Noble, David F. The Religion of Technology
New York: Knopf 1997. ISBN 0679425640
Pages 4 and 207
Some contemporary observers have argued, echoing generations of religious apologists, that the resurgence of religious expression testifies to the spiritual sterility of technological rationality, that religious belief is now being renewed as a necessary complement to instrumental reason because it provides the spiritual sustenance that technology lacks. There is perhaps some truth to this proposition, but it still presupposes the mistaken assumption of a basic opposition between these two phenomena and ignores what they have in common. For modern technology and modern faith are neither complements nor opposites, nor do they represent succeeding stages of human development. They are merged, and always have been, the technological enterprise being, at the same time, an essentially religious endeavor.
This is not meant in a merely metaphorical sense, to suggest that technology is similar to religion in that it evokes religious emotions of omnipotence, devotion, and awe, or that it has become a new (secular) religion in and of itself, with its own clerical waste, arcane rituals, and articles of faith.
Rather, it is meant literally and historically, to indicate that modern technology and religion have evolved together and that, as a result, the technological enterprise has been and remains suffused with religious belief....

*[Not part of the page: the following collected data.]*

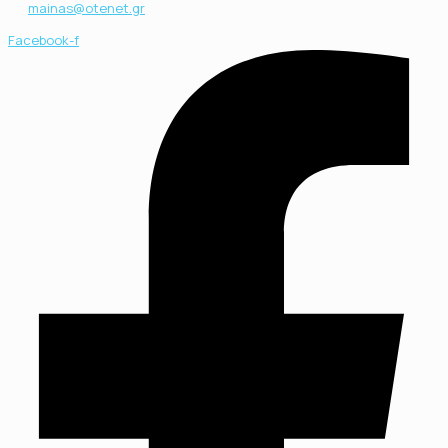
mainas@otenet.gr
Facebook-f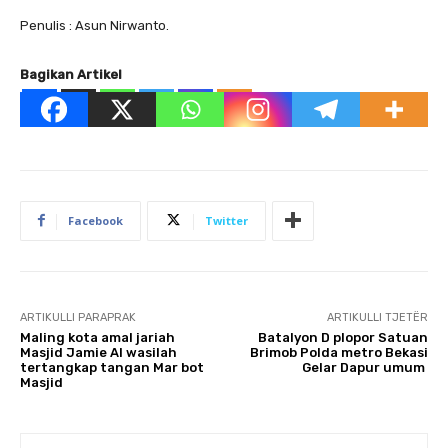
Penulis : Asun Nirwanto.
Bagikan Artikel
Facebook
Twitter
ARTIKULLI PARAPRAK
ARTIKULLI TJETËR
Maling kota amal jariah
Batalyon D plopor Satuan
Masjid Jamie Al wasilah
Brimob Polda metro Bekasi
tertangkap tangan Mar bot
Gelar Dapur umum
Masjid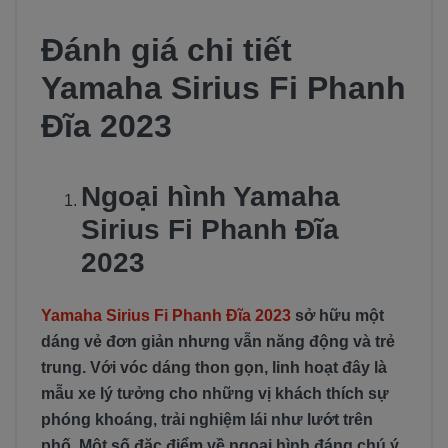
Đánh giá chi tiết
Yamaha Sirius Fi Phanh
Đĩa 2023
Ngoại hình Yamaha
Sirius Fi Phanh Đĩa
2023
Yamaha Sirius Fi Phanh Đĩa 2023
sở hữu một
dáng vẻ đơn giản nhưng vẫn năng động và trẻ
trung. Với vóc dáng thon gọn, linh hoạt đây là
mẫu xe lý tưởng cho những vị khách thích sự
phóng khoáng, trải nghiệm lái như lướt trên
phố. Một số đặc điểm về ngoại hình đáng chú ý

The expectation of ultimate salvation through technology, whatever the immediate human and social costs, has become the unspoken orthodoxy, reinforced by a market-induced enthusiasm for novelty and sanctioned by a millenarian yearning for new beginnings. This popular faith, subliminally indulged and intensified by corporate, government, and media pitchmen, inspires an awed deference to the practitioners and their promises of deliverance while diverting attention from more urgent concerns. Thus, unrestrained technological development is allowed to proceed apace, without serious scrutiny or oversight—without reason. Pleas for some rationality, for reflection about pace and purpose, for sober assessment of costs and benefits—for evidence even of economic value, much less larger social gains—are dismissed as irrational. From within the faith, any and all criticism appears irrelevent, and irreverent.